A shot towards the front splash shield from inside the fender:

12 comments:

  1. Nice work Gimpy! And here I'm hanging Halloween decorations. (sigh)

    ReplyDelete
  2. Thanks James! Wish I had more Halloween decorations but the kind I like would take a lot of space, space I'm already using for storing the parts from a certain car.

    ReplyDelete
  3. That is really nice work there; I'll be re-reading this post when I get round to doing this...

    ReplyDelete
  4. Thanks, just make sure and buy the shields that already have the rubber on them and you'll save a bunch of time.

    ReplyDelete
  5. And the rubber depends on the supply. I got a set before and the rubber strips were thin. The original was much thicker rubber. Funny, the longer you wait, the more real parts become available. :-)
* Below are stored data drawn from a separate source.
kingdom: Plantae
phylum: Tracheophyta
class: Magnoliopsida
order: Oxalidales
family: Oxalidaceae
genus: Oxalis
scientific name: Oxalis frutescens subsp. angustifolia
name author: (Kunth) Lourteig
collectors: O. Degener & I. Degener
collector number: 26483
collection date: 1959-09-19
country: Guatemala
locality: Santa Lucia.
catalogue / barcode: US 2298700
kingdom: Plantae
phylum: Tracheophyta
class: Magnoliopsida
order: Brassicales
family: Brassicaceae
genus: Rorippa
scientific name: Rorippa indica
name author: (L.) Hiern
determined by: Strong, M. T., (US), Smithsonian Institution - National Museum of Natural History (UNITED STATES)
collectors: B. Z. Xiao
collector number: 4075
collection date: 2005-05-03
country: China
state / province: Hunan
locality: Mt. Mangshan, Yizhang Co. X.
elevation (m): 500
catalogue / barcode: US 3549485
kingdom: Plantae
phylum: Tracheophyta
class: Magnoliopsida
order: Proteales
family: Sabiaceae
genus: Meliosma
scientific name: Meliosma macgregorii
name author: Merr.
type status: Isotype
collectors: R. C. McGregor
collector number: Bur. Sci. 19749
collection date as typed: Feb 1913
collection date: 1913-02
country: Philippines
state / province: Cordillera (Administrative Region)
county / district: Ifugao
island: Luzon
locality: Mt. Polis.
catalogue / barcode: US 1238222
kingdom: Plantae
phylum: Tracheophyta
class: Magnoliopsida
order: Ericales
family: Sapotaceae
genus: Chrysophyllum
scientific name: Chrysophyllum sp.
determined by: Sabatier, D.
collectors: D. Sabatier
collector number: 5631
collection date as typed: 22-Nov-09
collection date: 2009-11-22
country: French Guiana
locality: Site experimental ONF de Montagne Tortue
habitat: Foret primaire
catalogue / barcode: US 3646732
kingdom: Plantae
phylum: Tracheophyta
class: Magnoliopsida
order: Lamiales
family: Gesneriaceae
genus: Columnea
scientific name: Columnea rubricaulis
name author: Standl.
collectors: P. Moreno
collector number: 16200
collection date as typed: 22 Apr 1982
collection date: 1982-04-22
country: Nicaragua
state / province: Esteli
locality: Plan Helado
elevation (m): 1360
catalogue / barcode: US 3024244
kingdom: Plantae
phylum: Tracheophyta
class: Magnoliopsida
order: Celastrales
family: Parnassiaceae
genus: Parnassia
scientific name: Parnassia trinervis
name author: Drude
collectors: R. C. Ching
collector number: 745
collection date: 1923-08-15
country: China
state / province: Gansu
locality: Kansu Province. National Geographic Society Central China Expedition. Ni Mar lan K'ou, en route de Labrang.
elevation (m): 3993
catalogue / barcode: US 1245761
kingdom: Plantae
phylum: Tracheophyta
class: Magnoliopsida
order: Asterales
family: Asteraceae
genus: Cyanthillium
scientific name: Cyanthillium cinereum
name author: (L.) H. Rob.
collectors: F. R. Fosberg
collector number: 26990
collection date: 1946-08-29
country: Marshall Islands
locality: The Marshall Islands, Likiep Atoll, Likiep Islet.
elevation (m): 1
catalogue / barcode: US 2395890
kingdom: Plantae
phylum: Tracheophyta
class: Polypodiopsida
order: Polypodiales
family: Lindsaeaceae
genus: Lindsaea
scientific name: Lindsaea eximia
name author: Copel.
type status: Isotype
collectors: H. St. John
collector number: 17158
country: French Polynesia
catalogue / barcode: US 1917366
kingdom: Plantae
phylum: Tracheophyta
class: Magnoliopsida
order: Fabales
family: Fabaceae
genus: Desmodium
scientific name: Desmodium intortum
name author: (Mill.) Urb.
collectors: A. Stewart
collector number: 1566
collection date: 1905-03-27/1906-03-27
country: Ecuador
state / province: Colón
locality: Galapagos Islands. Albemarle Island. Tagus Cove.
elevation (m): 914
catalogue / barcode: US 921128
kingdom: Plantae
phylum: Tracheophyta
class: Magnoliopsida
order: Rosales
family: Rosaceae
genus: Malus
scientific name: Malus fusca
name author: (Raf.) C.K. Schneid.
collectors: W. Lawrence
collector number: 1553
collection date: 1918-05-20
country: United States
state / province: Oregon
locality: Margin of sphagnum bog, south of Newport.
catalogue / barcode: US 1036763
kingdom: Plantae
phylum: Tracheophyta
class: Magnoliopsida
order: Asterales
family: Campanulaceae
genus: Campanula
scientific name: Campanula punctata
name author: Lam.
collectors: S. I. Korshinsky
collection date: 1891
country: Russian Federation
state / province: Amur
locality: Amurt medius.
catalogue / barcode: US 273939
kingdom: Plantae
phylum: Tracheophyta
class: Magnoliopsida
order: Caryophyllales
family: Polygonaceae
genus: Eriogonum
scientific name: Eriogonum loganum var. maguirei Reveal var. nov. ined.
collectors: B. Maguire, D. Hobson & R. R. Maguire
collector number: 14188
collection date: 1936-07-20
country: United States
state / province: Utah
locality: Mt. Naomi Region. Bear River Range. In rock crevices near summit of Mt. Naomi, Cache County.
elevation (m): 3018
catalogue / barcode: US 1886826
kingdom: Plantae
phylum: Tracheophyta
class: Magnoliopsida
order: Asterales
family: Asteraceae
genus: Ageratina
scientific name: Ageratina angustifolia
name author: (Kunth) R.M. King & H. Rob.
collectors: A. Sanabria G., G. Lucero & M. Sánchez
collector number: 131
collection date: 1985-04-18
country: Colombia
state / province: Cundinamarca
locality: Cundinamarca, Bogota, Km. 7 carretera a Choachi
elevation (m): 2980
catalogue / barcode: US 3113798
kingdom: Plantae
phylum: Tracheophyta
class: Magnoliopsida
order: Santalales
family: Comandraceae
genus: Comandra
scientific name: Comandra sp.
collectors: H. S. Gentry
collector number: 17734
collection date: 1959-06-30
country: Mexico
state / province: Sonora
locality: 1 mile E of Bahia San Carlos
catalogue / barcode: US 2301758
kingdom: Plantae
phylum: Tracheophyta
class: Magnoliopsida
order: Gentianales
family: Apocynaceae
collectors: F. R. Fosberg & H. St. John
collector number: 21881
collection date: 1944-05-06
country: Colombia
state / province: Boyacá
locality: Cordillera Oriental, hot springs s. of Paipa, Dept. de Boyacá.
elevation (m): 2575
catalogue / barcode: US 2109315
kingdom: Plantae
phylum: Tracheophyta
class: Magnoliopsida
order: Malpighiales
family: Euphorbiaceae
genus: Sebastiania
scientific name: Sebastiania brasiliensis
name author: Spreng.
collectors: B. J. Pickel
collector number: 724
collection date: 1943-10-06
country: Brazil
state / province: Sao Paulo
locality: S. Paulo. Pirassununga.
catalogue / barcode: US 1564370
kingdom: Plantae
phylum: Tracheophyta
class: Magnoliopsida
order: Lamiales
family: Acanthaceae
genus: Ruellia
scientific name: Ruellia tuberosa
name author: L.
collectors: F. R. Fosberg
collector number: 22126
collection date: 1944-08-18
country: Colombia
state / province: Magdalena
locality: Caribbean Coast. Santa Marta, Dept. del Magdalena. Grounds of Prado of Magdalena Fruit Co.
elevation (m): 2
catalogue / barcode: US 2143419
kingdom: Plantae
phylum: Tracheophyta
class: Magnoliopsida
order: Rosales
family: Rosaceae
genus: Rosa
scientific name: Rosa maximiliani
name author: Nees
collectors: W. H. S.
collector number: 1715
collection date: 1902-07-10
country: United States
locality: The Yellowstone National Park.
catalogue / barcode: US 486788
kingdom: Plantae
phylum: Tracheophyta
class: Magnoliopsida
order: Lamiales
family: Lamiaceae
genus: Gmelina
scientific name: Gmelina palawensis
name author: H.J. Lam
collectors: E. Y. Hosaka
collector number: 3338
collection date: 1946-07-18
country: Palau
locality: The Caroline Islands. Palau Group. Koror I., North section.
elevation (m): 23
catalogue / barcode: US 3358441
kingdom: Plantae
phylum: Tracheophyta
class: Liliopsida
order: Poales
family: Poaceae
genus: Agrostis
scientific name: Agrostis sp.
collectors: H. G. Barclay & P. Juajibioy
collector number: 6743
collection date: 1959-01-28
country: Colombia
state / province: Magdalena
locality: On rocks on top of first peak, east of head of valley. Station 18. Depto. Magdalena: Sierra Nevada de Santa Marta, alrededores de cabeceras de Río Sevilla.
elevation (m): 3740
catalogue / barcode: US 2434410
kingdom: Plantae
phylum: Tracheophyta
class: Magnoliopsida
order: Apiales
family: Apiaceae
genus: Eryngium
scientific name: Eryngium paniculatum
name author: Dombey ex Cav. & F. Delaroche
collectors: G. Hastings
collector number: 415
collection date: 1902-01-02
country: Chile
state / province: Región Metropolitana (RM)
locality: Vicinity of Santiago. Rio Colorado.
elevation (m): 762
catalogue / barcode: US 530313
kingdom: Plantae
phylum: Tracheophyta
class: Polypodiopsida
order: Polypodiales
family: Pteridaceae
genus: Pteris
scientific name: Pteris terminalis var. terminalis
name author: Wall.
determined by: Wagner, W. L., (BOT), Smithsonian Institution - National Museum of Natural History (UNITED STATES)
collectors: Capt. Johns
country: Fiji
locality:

    Great work and blog as always Alex!

    ReplyDelete
  6. I've been thinking about those pieces recently myself. I haven't as yet pulled out my old ones so don't know if I'll be needing new ones or not (wishfull thinking perhaps)... I guess as soon as I finish typing this comment I'll be checking out the NPD catalogue for pricing of the complete kits!

    ReplyDelete
  7. outstanding post very helpfull for some one like me that had only lft frt sheild in place will hopfully be do ing the same posting so all can learn hav a 67 stang conv true barn find

    ReplyDelete
  8. I want to thank you for the excellent explanation on the assembly of the rubber strips to the splash shields.My original shields got thrown out when I started the restoration of my 68 FB many years ago.The article gave me the confidence to finish this project correctly.

    ReplyDelete
  9. No paint other than the e-coating that the splash shield came with? Do you plan to apply any undercoating under the fender at all?

    I'm in the process of replacing mine. I saved the front ones but purchased new rear ones. Either way it has been a lot of work.

    ReplyDelete
  10. Excellent guide! Quick question: in your last pic we can see the front splash shield, but what is the piece of rubber on the left? I dont have this and it didnt come with my splash shield replacement kit (which has rubbers attached)

    ReplyDelete
  11. Just wanted to drop a thank you here - I was having a tough time sorting out the orientation of the rubber parts of the splash shield. Your pictures showed it perfectly! Thanks!